Article:

━━━━━━━━━━━━━━━━━━━━

# ✅ Confirmed: HuggingFace Datasets That WILL Help

## Quick Answer: YES, 2 of 4 will help significantly!

| Dataset | Status | Usefulness | Priority |
|---------|--------|------------|----------|
| **MeetingBank** | ✅ **READY TO USE** | 🔥 **VERY HIGH** | **USE IMMEDIATELY** |
| **LocalView** | ✅ Already covered | HIGH | Download from Harvard |
| **Council Data Project** | ✅ Already covered | HIGH | Already integrated |
| **CivicBand** | ⚠️ Limited access | MEDIUM | Scrape municipality list |

---

## 1. MeetingBank 🔥 (NEW! USE THIS!)

━━━━━━━━━━━━━━━━━━━━

Task instructions:
a) Reproduce the part of the HuggingFace datasets write-up that starts at "# ✅ Confirmed: HuggingFace" and runs through "(NEW! USE THIS!)".
b) Pick up the HuggingFace datasets write-up where it stops and keep writing it.

Stored data:
━━━━━━━━━━━━━━━━━━━━

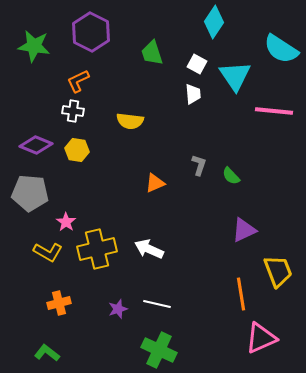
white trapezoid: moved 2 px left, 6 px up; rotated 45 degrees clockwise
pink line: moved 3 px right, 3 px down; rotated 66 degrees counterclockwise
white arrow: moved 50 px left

━━━━━━━━━━━━━━━━━━━━

Answers to the exercise:
a)
# ✅ Confirmed: HuggingFace Datasets That WILL Help

## Quick Answer: YES, 2 of 4 will help significantly!

| Dataset | Status | Usefulness | Priority |
|---------|--------|------------|----------|
| **MeetingBank** | ✅ **READY TO USE** | 🔥 **VERY HIGH** | **USE IMMEDIATELY** |
| **LocalView** | ✅ Already covered | HIGH | Download from Harvard |
| **Council Data Project** | ✅ Already covered | HIGH | Already integrated |
| **CivicBand** | ⚠️ Limited access | MEDIUM | Scrape municipality list |

---

## 1. MeetingBank 🔥 (NEW! USE THIS!)

b)
### What It Is:
**A benchmark dataset from 6 major U.S. cities specifically designed for meeting summarization**

### URLs:
- **HuggingFace (text)**: https://huggingface.co/datasets/huuuyeah/meetingbank
- **HuggingFace (audio)**: https://huggingface.co/datasets/huuuyeah/MeetingBank_Audio
- **Zenodo (all files)**: https://zenodo.org/record/7989108
- **Archive.org (videos)**: 
  - https://archive.org/details/meetingbank-alameda
  - https://archive.org/details/meetingbank-boston
  - https://archive.org/details/meetingbank-denver
  - https://archive.org/details/meetingbank-long-beach
  - https://archive.org/details/meetingbank-king-county
  - https://archive.org/details/meetingbank-seattle

### What You Get:
✅ **1,366 city council meetings** from 6 cities:
   - Alameda, CA
   - Boston, MA
   - Denver, CO
   - King County, WA
   - Long Beach, CA
   - Seattle, WA

✅ **3,579 hours of video**

✅ **Full transcripts** (average 28,000 tokens per meeting)

✅ **PDF meeting minutes & agendas**

✅ **Human-written summaries** (ground truth for evaluation)

✅ **Machine-generated summaries** (from 6 different systems)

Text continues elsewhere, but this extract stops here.